More studies are required so that detailed information about knowledge, attitude and practice are required. More resource intensive educational sessions are needed for better use of medicines by the consumers in a developing country like Nepal. Short training sessions or workshops should be arranged specifically for consumers like patients, school and college teachers to educate them about the safe and rational use of medicines. Further studies among a larger population of school teachers are required.

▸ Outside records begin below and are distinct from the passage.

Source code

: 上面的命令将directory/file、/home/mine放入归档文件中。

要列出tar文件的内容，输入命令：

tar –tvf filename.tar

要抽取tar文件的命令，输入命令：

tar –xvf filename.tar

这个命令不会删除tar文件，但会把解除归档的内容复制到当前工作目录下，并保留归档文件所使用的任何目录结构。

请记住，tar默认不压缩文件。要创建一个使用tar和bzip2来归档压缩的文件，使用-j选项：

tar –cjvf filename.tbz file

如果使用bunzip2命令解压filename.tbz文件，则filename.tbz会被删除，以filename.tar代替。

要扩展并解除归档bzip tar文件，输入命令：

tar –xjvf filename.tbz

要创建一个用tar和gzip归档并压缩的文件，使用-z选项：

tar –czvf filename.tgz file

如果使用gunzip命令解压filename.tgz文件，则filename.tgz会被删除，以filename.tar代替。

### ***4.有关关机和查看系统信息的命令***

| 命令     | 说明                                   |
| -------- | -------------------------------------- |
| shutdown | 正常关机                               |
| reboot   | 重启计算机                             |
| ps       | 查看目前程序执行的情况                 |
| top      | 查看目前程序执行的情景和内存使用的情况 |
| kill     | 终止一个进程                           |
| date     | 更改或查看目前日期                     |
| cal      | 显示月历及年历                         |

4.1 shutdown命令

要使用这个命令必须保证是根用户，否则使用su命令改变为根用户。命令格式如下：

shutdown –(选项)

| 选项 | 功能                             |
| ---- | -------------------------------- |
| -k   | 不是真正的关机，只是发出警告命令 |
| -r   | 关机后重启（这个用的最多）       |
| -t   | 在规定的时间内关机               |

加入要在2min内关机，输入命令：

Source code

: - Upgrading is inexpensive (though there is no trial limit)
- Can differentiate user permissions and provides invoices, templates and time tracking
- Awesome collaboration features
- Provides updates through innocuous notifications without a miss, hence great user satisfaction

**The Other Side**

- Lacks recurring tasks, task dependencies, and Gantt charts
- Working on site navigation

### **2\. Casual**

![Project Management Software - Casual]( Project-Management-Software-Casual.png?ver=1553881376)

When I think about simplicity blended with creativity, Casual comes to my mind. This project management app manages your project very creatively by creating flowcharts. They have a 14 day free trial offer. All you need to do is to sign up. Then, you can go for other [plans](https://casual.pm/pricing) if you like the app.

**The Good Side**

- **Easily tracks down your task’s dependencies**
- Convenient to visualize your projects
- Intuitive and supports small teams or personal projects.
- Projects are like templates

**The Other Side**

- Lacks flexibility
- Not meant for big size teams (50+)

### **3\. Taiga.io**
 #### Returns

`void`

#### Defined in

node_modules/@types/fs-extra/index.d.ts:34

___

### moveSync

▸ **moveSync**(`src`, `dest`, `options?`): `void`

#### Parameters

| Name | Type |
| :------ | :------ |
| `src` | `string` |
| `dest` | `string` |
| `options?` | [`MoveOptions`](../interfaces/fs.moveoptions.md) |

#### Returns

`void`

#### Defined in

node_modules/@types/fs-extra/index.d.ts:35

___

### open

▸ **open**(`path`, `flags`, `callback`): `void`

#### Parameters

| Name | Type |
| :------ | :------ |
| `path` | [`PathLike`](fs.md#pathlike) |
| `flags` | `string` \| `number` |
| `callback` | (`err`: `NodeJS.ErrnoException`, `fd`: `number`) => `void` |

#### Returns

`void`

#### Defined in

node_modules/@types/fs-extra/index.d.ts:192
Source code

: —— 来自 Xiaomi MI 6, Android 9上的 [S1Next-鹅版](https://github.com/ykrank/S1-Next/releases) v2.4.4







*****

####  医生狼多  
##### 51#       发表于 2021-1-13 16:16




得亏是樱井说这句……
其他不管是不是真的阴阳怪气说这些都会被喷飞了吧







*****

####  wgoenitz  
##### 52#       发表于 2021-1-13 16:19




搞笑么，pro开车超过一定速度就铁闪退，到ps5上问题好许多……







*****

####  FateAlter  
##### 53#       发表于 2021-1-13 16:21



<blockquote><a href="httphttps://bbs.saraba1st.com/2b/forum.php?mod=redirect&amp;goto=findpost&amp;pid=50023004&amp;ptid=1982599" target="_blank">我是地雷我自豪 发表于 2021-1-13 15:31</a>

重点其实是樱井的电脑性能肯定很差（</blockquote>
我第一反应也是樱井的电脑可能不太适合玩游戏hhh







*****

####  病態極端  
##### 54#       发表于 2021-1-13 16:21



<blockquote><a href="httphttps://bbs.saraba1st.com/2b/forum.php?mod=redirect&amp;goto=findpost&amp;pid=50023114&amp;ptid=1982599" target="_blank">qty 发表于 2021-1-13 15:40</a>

Our study had limitations. There was the problem of obtaining convenient time slots for conducting the study from school teachers and school management out of their busy schedule. Frequent shutdowns limited and hindered access to the study sites. Similarly, lack of free time for teachers apart from their normal duty hours was also a limitation. Besides, we could not gather all the teachers simultaneously for educational sessions due to various constraints. Certain schools were not responsive towards the study. We also did not employ a quasi-experimental study design employing a control group. The sample size was adequate but the number of teachers in certain subgroups was low.


Knowledge, attitude and practice regarding medicines were noted among a sample of school teachers. Their association with demographics was measured. The scores were compared before and after the educational intervention. An educational intervention using different methods was found to be effective in significantly improving knowledge, attitude and total scores. Since, the intervention was carried out only once its effect on retention of knowledge was not measured. The practice scores were not significantly improved. More interventional research is needed on widely prescribed and utilized drugs and also on self-medication.